Monday, 3 October 2011

Techniques

Pattern-Creating in Photoshop

We had to copy this picture of cabbage from Moodle.
Entering Photoshop, we decided to use this to create pattern in text. 

This is the cabbage picture after cropping, adjusting hue and saturation to a more cyan shade, and then putting some simple text over the image. I also lowered the opacity so the shapes of the cabbage leaf showed through the text layer.

This is during the process of duplicating the image layer into another document of A4 size and resolution. After duplicating the layer I would flip the image horizontal to create an adjoining pattern. 


This is the image layer after duplicating the layers and creating the background pattern. I also changed the hue and saturation again and used curves to highlight certain parts of the piece to make it more interesting. 

I then put some text, and copy/pasted the pattern I had created within the text, creating pattern-text as I had set out to do. 

Other patterns I created:


Apples




Quick Mask Mode


Today I learnt how to erase the background of a picture, but keep the smaller details of the foreground - such as the hair in the photo above - in the art piece.

In Photoshop, I open the picture and then enter Quick Mask Mode, via a button at the end of the toolbar on the left of the screen. Making sure that I have selected the brush tool, and that black is the foreground and white is selected as the background colour, I can "paint" over the parts of the picture I want to save. These parts should turn red. 



After covering the parts of the picture I want to save, I then exit Quick Mask Mode, go into Select and inverse the selection.

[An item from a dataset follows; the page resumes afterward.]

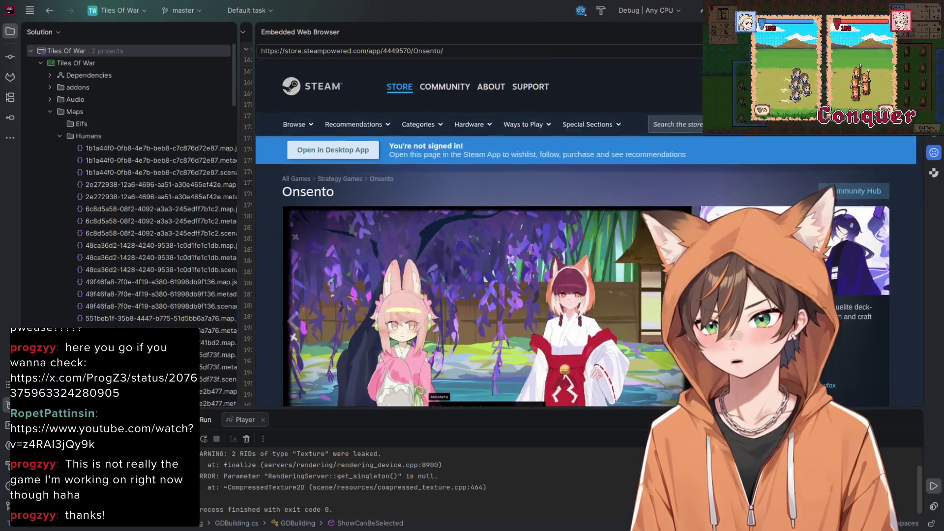
pyautogui.click(352, 51)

This means the parts I do not want are now selected. 
After this, I go back into Select and this time, choose "Refine Edge...". This brings up a window with many different options for me to choose. 

After editing the feathering, opacity and smoothing of the edges in the picture, I end up with this final piece - the original picture, with details such as the hair intact, with the background removed.


This means I can later change the background to whatever I want in a piece. I did a quick example where I changed the background of this piece to a light green. 



After this task I tried more work with Quick Mask Mode, to edit out the background of a piece of photography I had taken at Astor Park. 




This screenshot shows the window of options that "Refine Edge..." brings up from the Select tool.




After I had removed the background, this is the picture I was left with.